Girls High School Coach of the Year: Theodore Cook, Harry S. Truman High School, Bronx
A veteran of wrestling with over twenty years of experience, Cook has inspired a number of students with his coaching abilities. He’s widely respected for pushing his girls on the team that he started out of their comfort zones and daring them to try their hardest. “He is not afraid to go above and beyond to make sure his team reaches their full potential,” said one student. Another writes: “I can honestly said Coach Cook is probably the most trustworthy and reliable person I know.” Several of his supporters praise him as a father figure who helps lift everyone’s spirits and inspires the girls with life lessons.
Boys High School Coach of the Year: Peter Cardone, William Cullen Bryant High School, Queens
Coach Cardone has made the most of having a dedicated wrestling room at WC Bryant High School and turned a program on the brink into city champions. Cardone’s leadership, with the help of coaches Joe Goetz and Joseph Weinstein, grew his team from fifteen wrestlers to fifty-five. Cardone has overseen numerous accomplishments during his time with the school, including the NYC Freshman and Sophomore Title and becoming undefeated Region 4 Division Champions. “He has changed the lives of many wrestlers in the school by being with them through both good and hard times as a friend and a coach.”

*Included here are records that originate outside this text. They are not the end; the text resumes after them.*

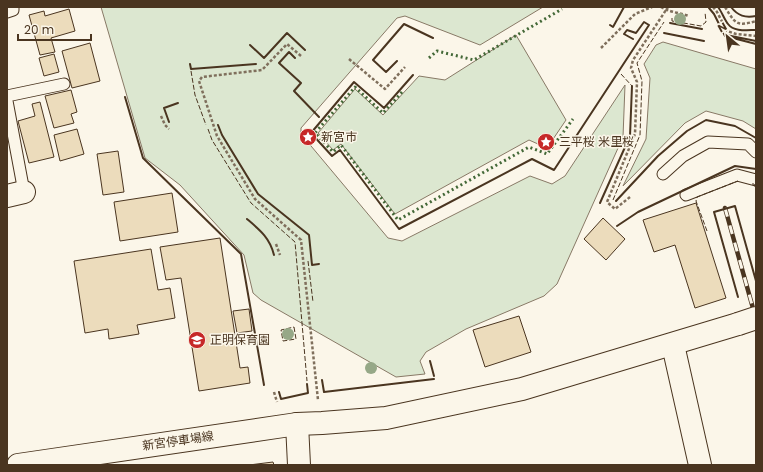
<svg xmlns="http://www.w3.org/2000/svg" width="763" height="472" font-family="Poppins,'Noto Sans JP',sans-serif">
<style>
.green{fill:#dce7d0;stroke:#887966}
.building{fill:#ecdcbc;stroke:#4a3520}
.lines{fill:none;stroke-linecap:round;stroke-linejoin:round}
.lane-casing{stroke:#4a3520;stroke-width:13}
.street-casing{stroke:#4a3520;stroke-width:24}
.secondary-casing{stroke:#4a3520;stroke-width:24}
.primary-casing{stroke:#4a3520;stroke-width:24}
.path{stroke:#7f6f5c;stroke-width:2.5;stroke-dasharray:3 2;stroke-linecap:butt}
.lane{stroke:#fbf6e9;stroke-width:11}
.street{stroke:#fbf6e9;stroke-width:22}
.secondary{stroke:#fbf6e9;stroke-width:22}
.primary{stroke:#fbf6e9;stroke-width:22}
.rail-casing{stroke:#4a3520;stroke-width:4.5}
.rail{stroke:#fbf6e9;stroke-width:3;stroke-dasharray:9;stroke-linecap:butt}
.secondary-bridge-casing{stroke:#4a3520;stroke-width:24;stroke-linecap:butt}
.secondary-bridge{stroke:#fbf6e9;stroke-width:22}
.hedge{stroke:#436837;stroke-width:3;stroke-dasharray:2 3;stroke-linecap:butt}
.fence{stroke:#4a3520;stroke-width:1;stroke-dasharray:5 2;stroke-linecap:butt}
.wall{stroke:#4a3520;stroke-width:2}
.tree{fill:#96a887}
.labels{text-anchor:middle;stroke-width:3;stroke-linejoin:round;paint-order:stroke}
.poi-label{font-size:12px;fill:#4a3520;stroke:#fbf6e9;text-anchor:start}
.street-label{font-size:12px;fill:#4a3520;stroke:#fbf6e9}
</style>
<rect width="100%" height="100%" fill="#fbf6e9"/>
<path class="green" d="M 101,7 L 543,7 L 480,45 L 405,16 L 397,18 L 301,128 L 301,134 L 388,238 L 402,241 L 530,176 L 552,184 L 565,176 L 625,85 L 623,137 L 557,284 L 544,296 L 466,329 L 426,352 L 420,361 L 425,374 L 396,377 L 261,300 L 253,293 L 244,255 L 180,185 L 145,158 Z
M 516,35 L 566,120 L 547,148 L 529,140 L 395,214 L 341,144 L 333,150 L 318,133 L 355,89 L 383,115 L 419,76 L 445,80 Z
M 663,42 L 756,69 L 756,129 L 743,121 L 706,111 L 685,123 L 623,186 L 646,139 L 650,78 L 644,64 L 656,45 Z"/>
<path class="building" d="M 69,9 L 75,31 L 51,38 L 55,52 L 40,55 L 29,15 L 44,11 L 45,16 Z
M 90,43 L 100,81 L 72,88 L 62,51 Z
M 54,54 L 59,72 L 44,76 L 39,58 Z
M 71,90 L 77,112 L 71,114 L 74,123 L 54,128 L 45,96 Z
M 40,102 L 54,157 L 29,163 L 18,121 L 35,116 L 32,104 Z
M 77,129 L 84,154 L 60,161 L 54,135 Z
M 118,151 L 124,192 L 103,195 L 97,154 Z
M 172,193 L 178,232 L 120,241 L 114,202 Z
M 696,203 L 726,298 L 695,308 L 675,245 L 654,252 L 643,220 Z
M 603,218 L 625,239 L 606,260 L 584,239 Z
M 220,238 L 240,368 L 248,367 L 250,383 L 199,391 L 181,278 L 166,280 L 160,247 Z
M 151,249 L 158,290 L 170,288 L 175,318 L 137,325 L 139,334 L 109,339 L 108,329 L 85,333 L 74,261 Z
M 249,309 L 252,331 L 237,333 L 233,311 Z
M 519,316 L 531,352 L 485,367 L 473,330 Z
M 273,462 L 274,465 L 249,465 Z"/>
<g class="lines">
<defs>
<path id="lane" d="M 7,12 L 13,10 L 13,7
M 7,96 L 64,84
M 7,101 L 24,192
M 663,174 L 683,156 L 708,142 L 748,144 L 756,152
M 686,195 L 737,175 L 756,180"/>
<path id="street" d="M 7,196 L 24,192
M 673,345 L 700,465"/>
<path id="secondary" d="M 297,424 L 322,423 L 386,418 L 522,389 L 738,324"/>
<path id="primary" d="M 18,465 L 297,424 L 299,465"/>
</defs>
<use href="#lane" class="lane-casing"/>
<use href="#street" class="street-casing"/>
<use href="#secondary" class="secondary-casing"/>
<use href="#primary" class="primary-casing"/>
<path class="path" d="M 661,7 C 669,12 680,13 689,16
M 713,7 L 717,12 L 727,31 L 736,34 L 756,36
M 725,7 C 735,23 736,27 756,21
M 601,48 L 635,14 L 652,7
M 301,56 L 287,44 L 262,70 L 202,77 L 199,81 L 217,136 L 255,199 L 301,240 L 318,400
M 349,59 L 385,89 L 405,67
M 161,116 L 165,125 L 169,129
M 630,197 L 615,209 L 607,202 L 635,134 L 637,82 L 631,68 L 633,60 L 668,7
M 276,244 L 280,255
M 274,392 L 277,402"/>
<use href="#lane" class="lane"/>
<use href="#street" class="street"/>
<use href="#secondary" class="secondary"/>
<use href="#primary" class="primary"/>
<defs>
<path id="rail" d="M 725,208 L 756,319"/>
</defs>
<use href="#rail" class="rail-casing"/>
<use href="#rail" class="rail"/>
<defs>
<path id="secondary-bridge" d="M 738,324 L 756,318"/>
</defs>
<use href="#secondary-bridge" class="secondary-bridge-casing"/>
<use href="#secondary-bridge" class="secondary-bridge"/>
<path class="hedge" d="M 429,58 L 437,51 L 474,60 L 562,9
M 402,92 L 383,113 L 355,87 L 315,133 L 333,152 L 341,145 L 398,220 L 529,147 L 547,154 L 573,119"/>
<path class="fence" d="M 707,7 L 708,7
M 672,18 L 672,21 L 701,26 L 706,22 L 705,12
M 191,71 L 195,95 L 206,125
M 621,74 L 632,86
M 208,129 L 212,140 L 251,203 L 295,242 L 307,381
M 752,184 L 754,184 L 756,189
M 613,200 L 640,135 L 642,81 L 637,63 L 664,22
M 707,231 L 696,201 L 697,197 L 738,181
M 308,261 L 313,302
M 294,327 L 296,339 L 283,341 L 281,330 Z"/>
<path class="wall" d="M 718,7 C 722,12 724,19 728,24 C 734,32 747,30 756,30
M 731,7 C 738,16 745,18 756,16
M 709,8 L 714,14 L 725,36 L 756,44
M 670,23 L 702,29
M 610,25 L 613,27 L 624,7
M 664,33 L 704,41
M 725,36 L 726,35 L 756,41
M 250,45 L 264,58 L 287,33 L 305,50
M 295,58 L 289,52 L 279,63 L 301,83 L 294,91 L 319,117
M 397,61 L 386,72 L 373,60 L 404,24 L 433,38
M 190,64 L 191,69 L 256,64
M 413,75 L 384,108 L 354,82 L 311,133 L 332,156 L 340,150 L 399,229 L 532,159 L 554,170 L 649,25 L 644,22 L 636,33 L 627,30 L 624,34 L 633,39
M 125,97 L 143,158 L 241,254 L 264,385
M 169,122 L 164,108 L 178,103
M 218,125 L 222,135 L 258,194 L 309,235 L 312,265 L 319,264
M 616,201 L 658,156 L 687,131 L 706,120 L 735,126 L 756,138
M 600,203 L 630,136 L 632,86
M 247,219 C 260,230 270,238 274,255
M 617,226 L 638,212 L 735,166 L 756,169
M 738,297 L 714,212 L 735,206 L 756,281
M 430,361 L 434,376
M 322,380 L 324,392 L 434,379
M 279,392 L 281,399 L 308,393 L 307,384"/>
</g>
<g class="tree">
<circle cx="680" cy="19" r="6"/>
<circle cx="288" cy="334" r="6"/>
<circle cx="371" cy="368" r="6"/>
</g>
<defs>
<symbol id="sight-disc" viewBox="-11 -11 22 22"><circle r="9.5" fill="#c62828" stroke="#fbf6e9"/><path d="M0-6L1.8-2.2L6-1.7L2.9 1.2L3.7 5.4L0 3.3L-3.7 5.4L-2.9 1.2L-6-1.7L-1.8-2.2Z" fill="#fff"/></symbol>
<symbol id="school-disc" viewBox="-11 -11 22 22"><circle r="9.5" fill="#c62828" stroke="#fbf6e9"/><path d="M0-5L7-2L0 1L-7-2ZM-4 1L0 2.5L4 1V4Q0 6-4 4Z" fill="#fff"/></symbol>
</defs>
<g fill-rule="evenodd">
<use href="#sight-disc" x="298" y="127" width="20" height="20"/>
<use href="#sight-disc" x="536" y="132" width="20" height="20"/>
<use href="#school-disc" x="187" y="330" width="20" height="20"/>
</g>
<g class="labels">
<g class="poi-label">
<text x="321" y="141">新宮市</text>
<text x="559" y="146">三平桜 米里桜</text>
<text x="210" y="344">正明保育園</text>
</g>
<g class="street-label">
<text transform="translate(178 441) rotate(-8)" y="4">新宮停車場線</text>
</g>
</g>
<rect width="763" height="472" fill="none" stroke="#4a3520" stroke-width="16"/>
<g transform="translate(727 36) rotate(331)" stroke="#fbf6e9" stroke-width="3" paint-order="stroke">
<path d="M0-3L7 15L0 10L-7 15Z" fill="#4a3520"/>
<text y="-6" font-size="11" font-weight="bold" text-anchor="middle" fill="#4a3520">N</text>
</g>
<path d="M18 34v6h73v-6" fill="none" stroke="#4a3520" stroke-width="2"/>
<text x="24" y="34" font-size="12" fill="#4a3520" stroke="#fbf6e9" stroke-width="3" paint-order="stroke">20 m</text>
</svg>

Volunteer of the Year: David Prado
Prado has been involved in wrestling since he was in elementary school and attended Arizona State on an athletic scholarship. He is committed to the sport because it has given him so much success and opportunity throughout his life that he seeks to “pay it forward” to other kids whenever possible. He shows tireless dedication to the cause of Beat the Streets, volunteering at practices several days a week.
The Beat the Streets gala is an annual fundraiser that raises money to support New York City student-athletes, having previously been hosted in such iconic locations as Times Square and Grand Central Terminal. The gala helps provide wrestling equipment and opportunities to 3,000 kids across the five boroughs every year. This year’s celebration, “United in the Square,” will see some of America’s top wrestlers, including Jordan Burroughs and Adeline Gray, going up against world-class competition from Iran, Canada, and South Korea. The gala begins at 3:45 PM on Thursday, May 19 with exhibition matches featuring young wrestlers from NYC before the world class wrestling matches begin at 6:00 PM. Tickets for seating in Times Square and attendance at the post-match reception are available on the Beat the Streets website. The event will be streaming live on FloWrestling.